La collecte ne commence qu’à 11h et déjà quelques élèves se tassent en une file disciplinée devant la salle 007 de la faculté de droit de Montpellier. Leur sang, c’est ce qu’ils viennent donner, concernés et solidaires, tous volontaires.
Mais avant d’offrir environ 500ml de leur hémoglobine, il leur faut noircir quelques cases du « fameux » questionnaire bien connu du cercle fermé des « donneurs de sang ». Quelques-uns soufflent devant la longue liste de questions, d’autres rient, un se doit d’abandonner faute d’une « gastro-entérite avec fièvre récente », certains bons élèves ne se trouvent en aucunes situations rédhibitoires et accèdent ainsi à l’étape supérieure.
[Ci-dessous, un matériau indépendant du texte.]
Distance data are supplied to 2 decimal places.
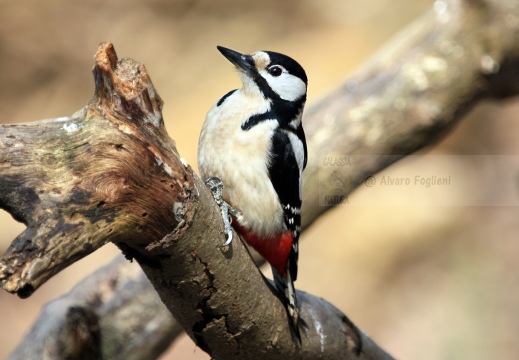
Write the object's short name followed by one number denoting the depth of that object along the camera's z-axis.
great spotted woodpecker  5.79
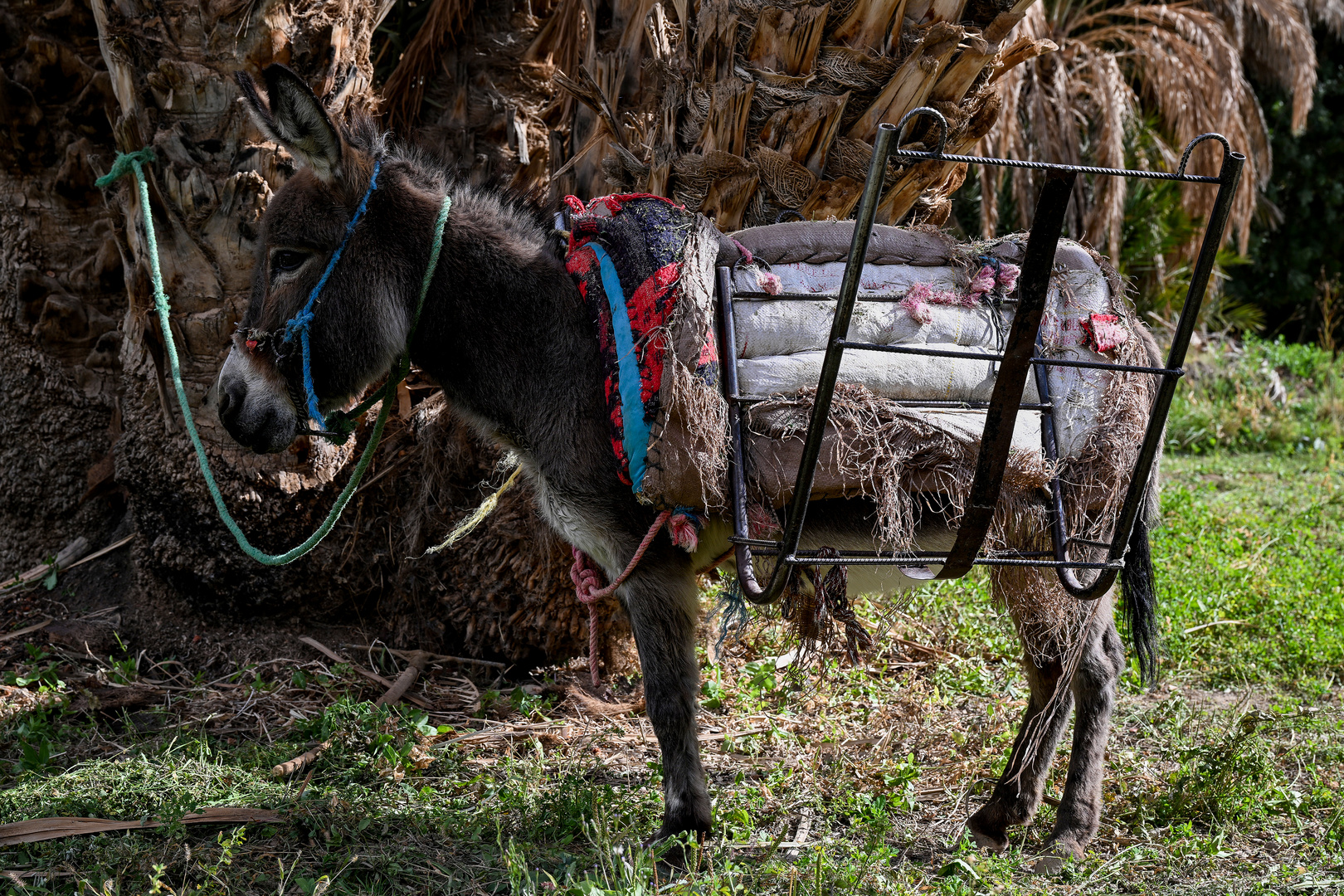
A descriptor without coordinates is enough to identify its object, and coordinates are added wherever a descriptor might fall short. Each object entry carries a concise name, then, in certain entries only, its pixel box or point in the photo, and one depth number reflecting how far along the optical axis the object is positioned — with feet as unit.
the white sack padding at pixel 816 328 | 8.25
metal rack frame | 6.18
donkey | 8.51
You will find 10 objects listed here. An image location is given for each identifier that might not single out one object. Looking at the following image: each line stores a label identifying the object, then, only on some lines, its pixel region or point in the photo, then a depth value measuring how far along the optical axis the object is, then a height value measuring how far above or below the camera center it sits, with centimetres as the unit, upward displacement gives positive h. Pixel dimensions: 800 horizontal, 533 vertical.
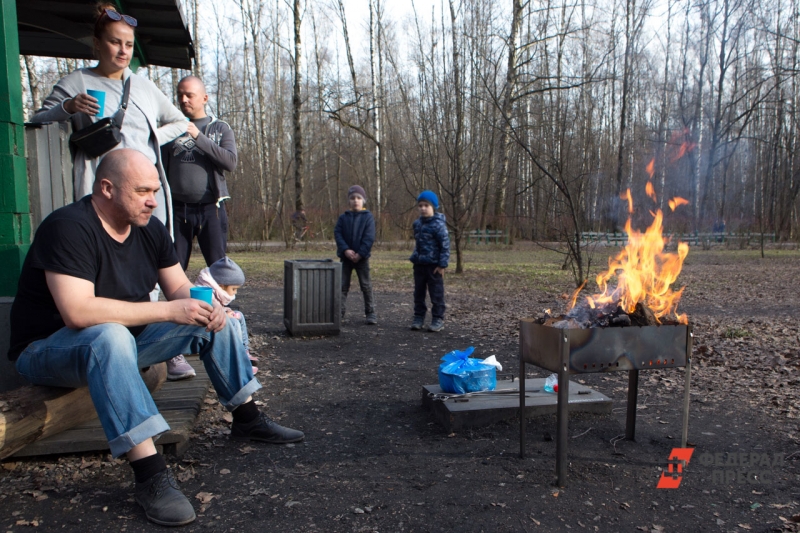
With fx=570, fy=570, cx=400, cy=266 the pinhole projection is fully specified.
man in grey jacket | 475 +37
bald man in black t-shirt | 251 -48
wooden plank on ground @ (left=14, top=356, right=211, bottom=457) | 297 -118
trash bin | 674 -92
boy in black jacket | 757 -27
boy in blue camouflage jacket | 723 -48
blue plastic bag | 398 -110
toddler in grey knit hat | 420 -44
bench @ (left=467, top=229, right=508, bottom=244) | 2708 -80
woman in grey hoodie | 355 +78
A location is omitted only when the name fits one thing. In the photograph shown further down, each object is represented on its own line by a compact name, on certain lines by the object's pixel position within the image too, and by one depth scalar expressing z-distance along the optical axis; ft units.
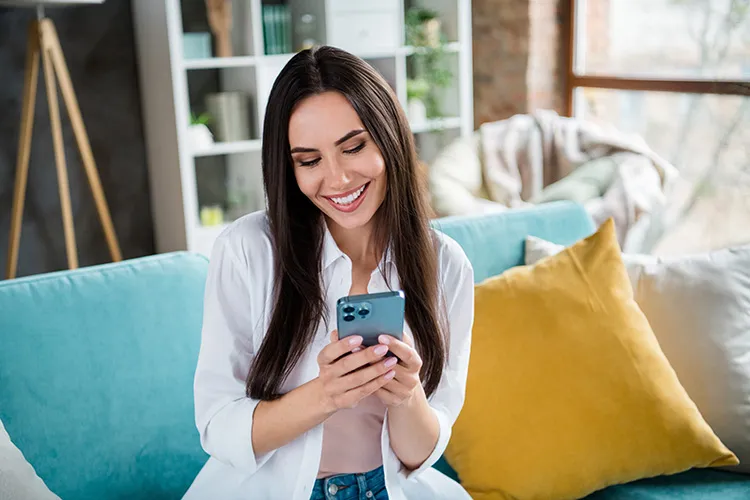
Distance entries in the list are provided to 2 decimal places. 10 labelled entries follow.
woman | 3.85
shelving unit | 11.59
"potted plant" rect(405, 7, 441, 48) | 13.50
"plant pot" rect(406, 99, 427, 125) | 13.82
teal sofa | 4.44
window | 12.23
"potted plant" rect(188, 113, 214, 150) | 11.77
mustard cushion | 4.95
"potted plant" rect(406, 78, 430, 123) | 13.75
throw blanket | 10.97
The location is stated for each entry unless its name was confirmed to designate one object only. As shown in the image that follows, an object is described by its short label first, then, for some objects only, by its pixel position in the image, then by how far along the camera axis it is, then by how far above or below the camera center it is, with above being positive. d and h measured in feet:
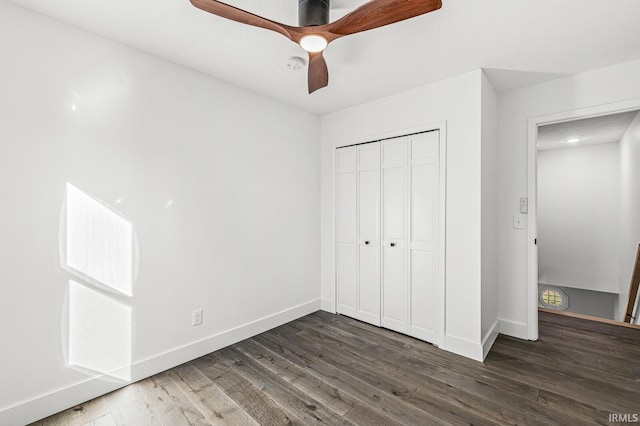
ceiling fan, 4.32 +3.08
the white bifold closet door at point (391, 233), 9.21 -0.68
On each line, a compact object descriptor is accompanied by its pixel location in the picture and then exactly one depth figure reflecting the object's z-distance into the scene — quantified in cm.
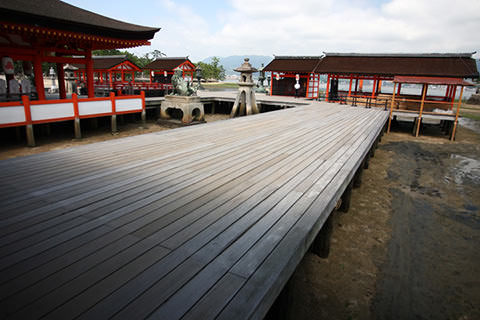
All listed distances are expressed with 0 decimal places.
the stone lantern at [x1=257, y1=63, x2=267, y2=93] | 2638
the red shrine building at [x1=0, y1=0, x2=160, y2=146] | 959
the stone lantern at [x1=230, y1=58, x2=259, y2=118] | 1617
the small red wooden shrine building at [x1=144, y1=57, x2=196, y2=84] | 2630
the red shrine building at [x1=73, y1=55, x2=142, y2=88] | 2250
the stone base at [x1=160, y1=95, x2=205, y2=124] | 1544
Car, donner son sang n’est pas donné à tout le monde et, la liste des restrictions s’alourdit, souvent perçue comme discriminatoire.
L’autre jour, Sébastien, 24 ans, étudiant, s’est vu refuser son don. La raison ? Son homosexualité.
« Une population plus potentiellement à risques »
Et pour cause, la législation veut que depuis 1983 les homosexuels de sexe masculin soient contraints de ne pas donner leur sang. Déjà cet été, la polémique avait fait mouche lorsqu’un député PS, Olivier Véran, avait remis à Marisol Touraine, ministre de la Santé, un rapport préconisant l’abolition de cette mesure. Promesse tenue par François Hollande lors de sa campagne présidentielle, qui demeure à ce jour sans évolution. Le sujet est épineux et, lorsqu’on interroge un chauffeur de collecte de l’EFS (Établissement Français du Sang) sur le sujet, ce dernier répond ne pas « pouvoir » donner son avis car on lui a expressément « demandé de ne pas répondre ». Le terrain est visiblement trop glissant pour s’y aventurer…Ce que confirme, Hadjer, 23 ans, donneuse régulière et étudiante en Master de droit et gestion de la santé, qui assure que « la problématique est bien plus profonde que ça », pour elle, il s’agit de ne pas «cataloguer les homosexuels » mais plutôt de prendre en considération que c’est « une population plus potentiellement à risques ».
Plus potentiellement à risques ? Pour Elodie Brun, coordinatrice à la LGBT du Languedoc-Roussillon, l’amalgame est justement trop facilement fait. Selon elle, les homosexuels « ont tendance à plus se protéger » de par leur sexualité « plus assumée », que leurs congénères hétéros. Pour cette dernière, le fond du problème n’est pas l’orientation sexuelle mais bel et bien les prises de risques, qu’elles soient hétéros ou homos. Assurant que le questionnaire est trop « restrictif » qui ne sert qu’à « rajouter une discrimination dans la solidarité ».
C’est ce même questionnaire qui a poussé Franck, 22 ans et étudiant en psychologie a mentir sur son orientation sexuelle devant une « stigmatisation » qu’il juge « incompréhensible ». La revendication d’Elodie est simple « on demande juste un changement dans le questionnaire, pas d’être rejeté en fonction d’une appartenance sexuelle alors qu’on fait preuve de solidarité ».
Sur les 7 000 étudiants de l’université de droit, moins d’une petite centaine s’est déplacée en deux jours, le ratio est plutôt maigre. Les appels au don sont réguliers et l’EFS ne cesse de rappeler que les besoins sont constants. On dénombre environ 25 000 donneurs exclus par leur orientation sexuelle, si une révision de la loi avait effectivement lieu, ce serait toujours environ 25 000 donneurs de plus. Qu’ils soient homosexuels ou non.